Researchers including from the University of Western Australia have been studying the dolphins of Shark Bay, Western Australia, for more than 35 years and in the mid-1990s recorded the first instances of a new foraging technique called "shelling".
Research fellow in UWA's School of Biological Sciences and Oceans Institute Dr Simon Allen said shelling was a tactic used by dolphins to target prey that hid inside large empty shells of giant sea snails found in Shark Bay.
"The dolphins chase the fish into these shells, then insert their beaks into the opening and lift the shells to the surface, shaking it all about until the trapped prey falls into their mouths," he said.

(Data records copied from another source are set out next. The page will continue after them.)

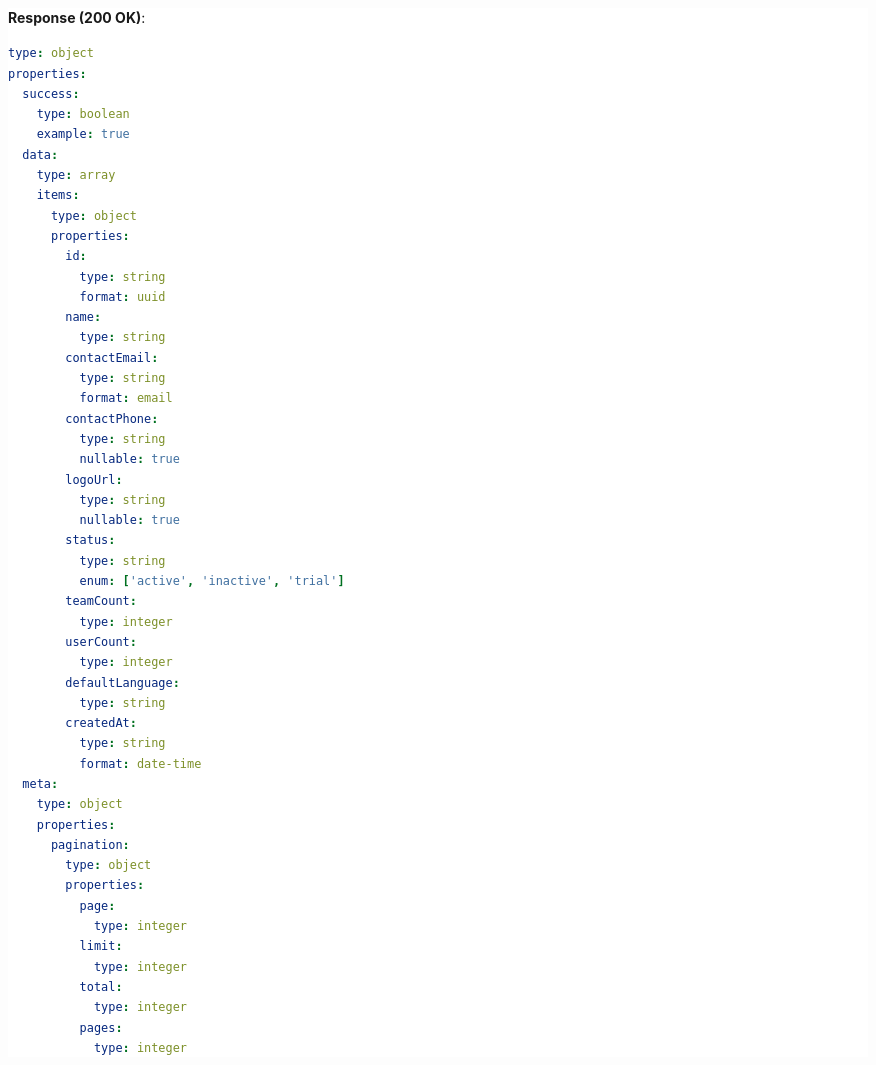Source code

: **Response (200 OK)**:
```yaml
type: object
properties:
  success:
    type: boolean
    example: true
  data:
    type: array
    items:
      type: object
      properties:
        id:
          type: string
          format: uuid
        name:
          type: string
        contactEmail:
          type: string
          format: email
        contactPhone:
          type: string
          nullable: true
        logoUrl:
          type: string
          nullable: true
        status:
          type: string
          enum: ['active', 'inactive', 'trial']
        teamCount:
          type: integer
        userCount:
          type: integer
        defaultLanguage:
          type: string
        createdAt:
          type: string
          format: date-time
  meta:
    type: object
    properties:
      pagination:
        type: object
        properties:
          page:
            type: integer
          limit:
            type: integer
          total:
            type: integer
          pages:
            type: integer
```
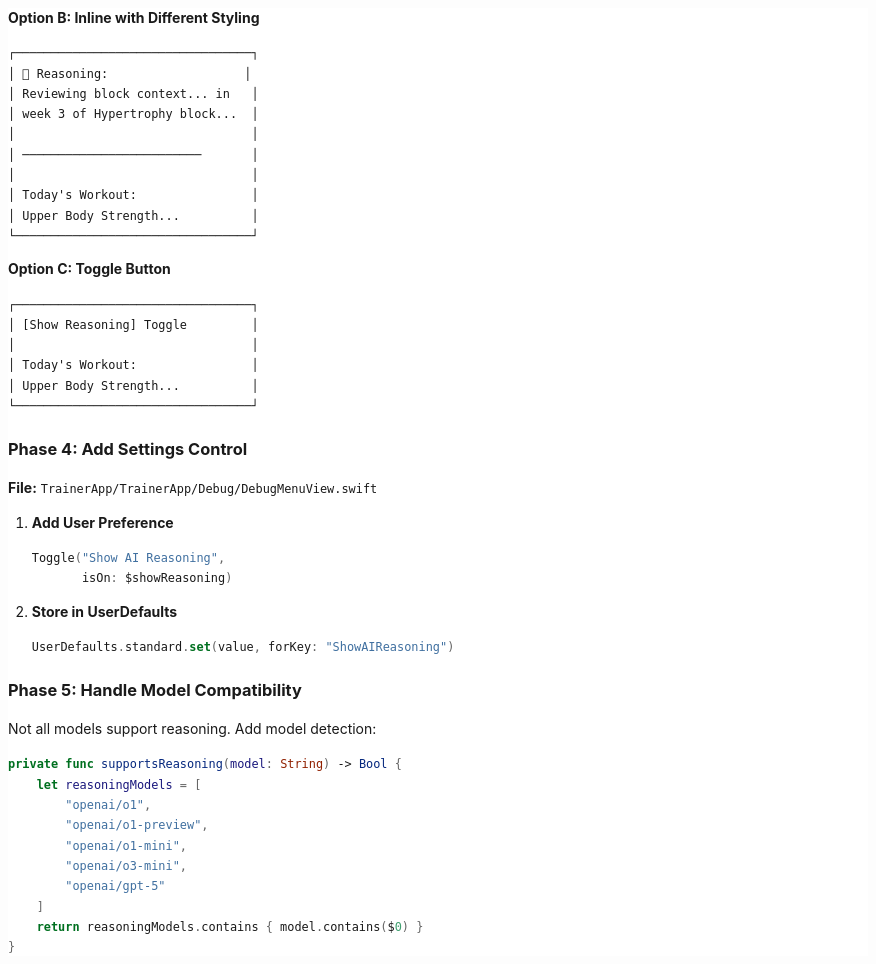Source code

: **Option B: Inline with Different Styling**
```
┌─────────────────────────────────┐
│ 💭 Reasoning:                   │
│ Reviewing block context... in   │
│ week 3 of Hypertrophy block...  │
│                                 │
│ ─────────────────────────       │
│                                 │
│ Today's Workout:                │
│ Upper Body Strength...          │
└─────────────────────────────────┘
```

**Option C: Toggle Button**
```
┌─────────────────────────────────┐
│ [Show Reasoning] Toggle         │
│                                 │
│ Today's Workout:                │
│ Upper Body Strength...          │
└─────────────────────────────────┘
```

### Phase 4: Add Settings Control

**File:** `TrainerApp/TrainerApp/Debug/DebugMenuView.swift`

1. **Add User Preference**
   ```swift
   Toggle("Show AI Reasoning", 
          isOn: $showReasoning)
   ```

2. **Store in UserDefaults**
   ```swift
   UserDefaults.standard.set(value, forKey: "ShowAIReasoning")
   ```

### Phase 5: Handle Model Compatibility

Not all models support reasoning. Add model detection:

```swift
private func supportsReasoning(model: String) -> Bool {
    let reasoningModels = [
        "openai/o1",
        "openai/o1-preview", 
        "openai/o1-mini",
        "openai/o3-mini",
        "openai/gpt-5"
    ]
    return reasoningModels.contains { model.contains($0) }
}
```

In a collaborative project led by the University of Zurich, the team conducted boat-based surveys in the western gulf of Shark Bay between 2007 and 2018 to quantify how shelling behaviour spread across the population.
A total of 42 shelling events were documented, performed by 19 individual dolphins.
Dr Allen said foraging techniques in Shark Bay were typically passed on from dolphin mothers to their offspring in what researchers refer to as vertical social transmission.
"This transmission between generations was considered the primary way in which young dolphins learned foraging methods," he said.
But the new study, published in the journal Current Biology, demonstrates that some of Shark Bay's dolphins have actually learned this foraging method outside the mother-calf bond.
It suggests that these dolphins observed their close associates shelling and then adopted the technique themselves, which researchers refer to as horizontal social transmission.
These findings represent the first evidence of horizontal transmission of a foraging tactic in toothed whales, providing further evidence of cultural similarities between dolphins and great apes.
Chimpanzees, gorillas and humans, have also demonstrated a broad range of socially learned foraging behaviour outside the mother-calf bond.
University of Konstanz postdoctoral researcher Dr Sonja Wild said the results were quite surprising as dolphins tended to be conservative, with calves normally following a 'do-as-mother-does' strategy for learning foraging behaviour.
"Our results show that dolphins are definitely capable, and in the case of shelling, also motivated to learn new foraging tactics outside the mother-calf bond," she said.
"This opens the door to a new understanding of how dolphins may be able to behaviourally adapt to changing environments, as learning from one's peers allows for a rapid spread of novel behaviour across populations."